In the second quarter, the Greek Parliament passed a nearly $41-billion budget austerity package to help the country avoid default on its debt, and the markets then had a four-day winning streak. This helped push Lipper’s world-equity funds macro-classification up 0.53 percent for the period. This performance topped that of the U.S. diversified-equity funds group (-0.35 percent) and sector-equity funds (-0.79 percent), along with the mixed- equity fund category (+0.37 percent).
Equity funds fell an average of 1.63 percent in May and 1.81 percent in June, Lipper says, but April’s 3.31 percent positive return “helped mitigate downside exposure for the quarter.” In June, just 4.2 percent of all equity and mixed-asset funds posted positive returns, and only 48 of Lipper’s 86 equity and mixed-equity fund classifications posted positive returns for the full second quarter.

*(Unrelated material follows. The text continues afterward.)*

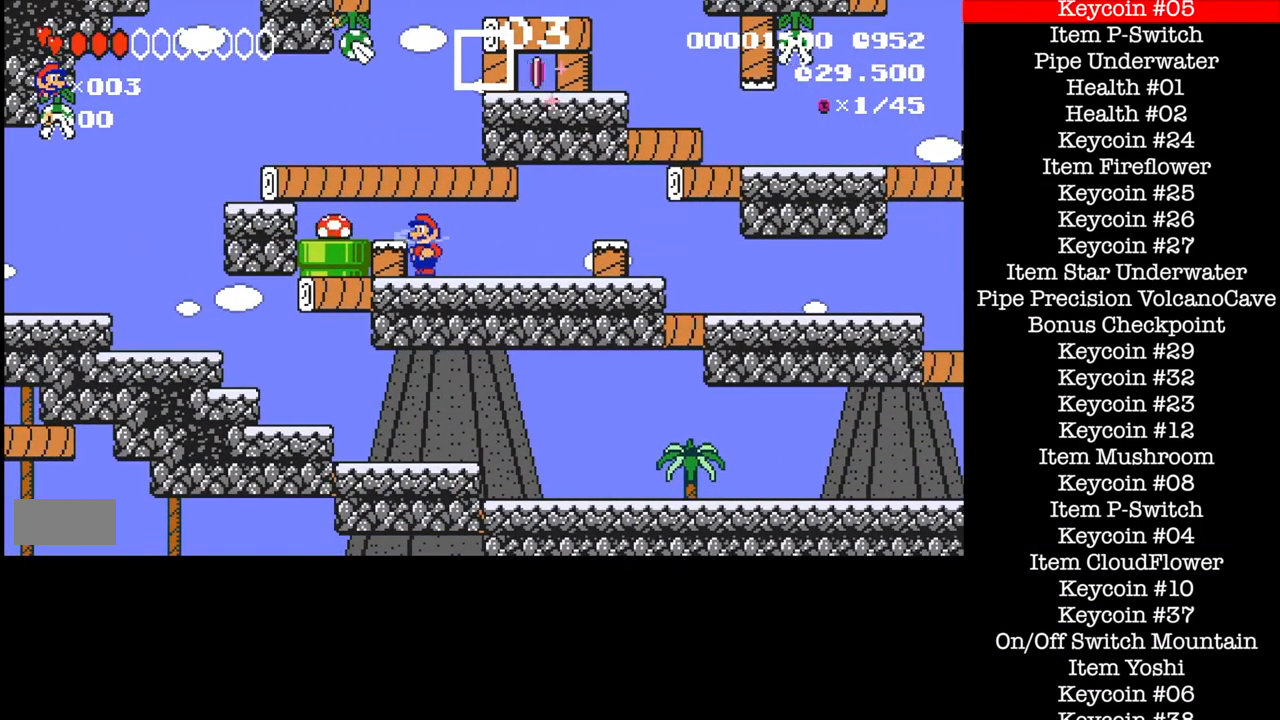
{"buttons": ["B", "X", "DPAD_RIGHT"], "events": [[34, "X", "down"], [234, "DPAD_LEFT", "down"], [267, "X", "up"], [334, "X", "down"], [401, "DPAD_LEFT", "up"], [434, "X", "up"], [501, "DPAD_RIGHT", "down"], [501, "X", "down"]]}
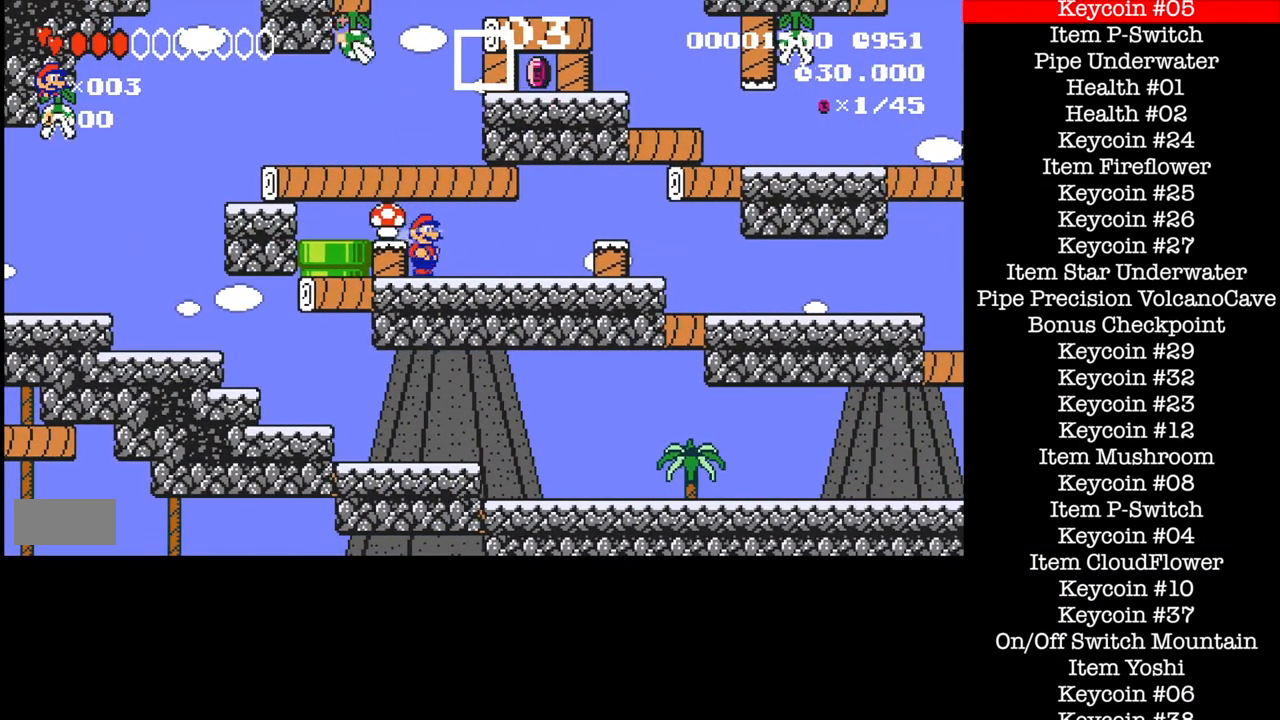
{"buttons": ["B", "DPAD_RIGHT"], "events": [[100, "X", "up"]]}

By sector, global-health and biotech funds improved 7.29 percent, domestic health and biotech funds ticked up 6.82 percent, and consumer-goods funds rose 4.45 percent, “as investors took a more defensive stance in the market,” explains Roseen. Among the laggards, “old favorites” like India-region funds (-2.63 percent) and China-region funds (-2.23 percent) were among the cellar dwellers. Precious-metals funds declined 7.98 percent, while commodities/energy funds moved down 7.96 percent and commodities/agriculture funds 7.23 percent.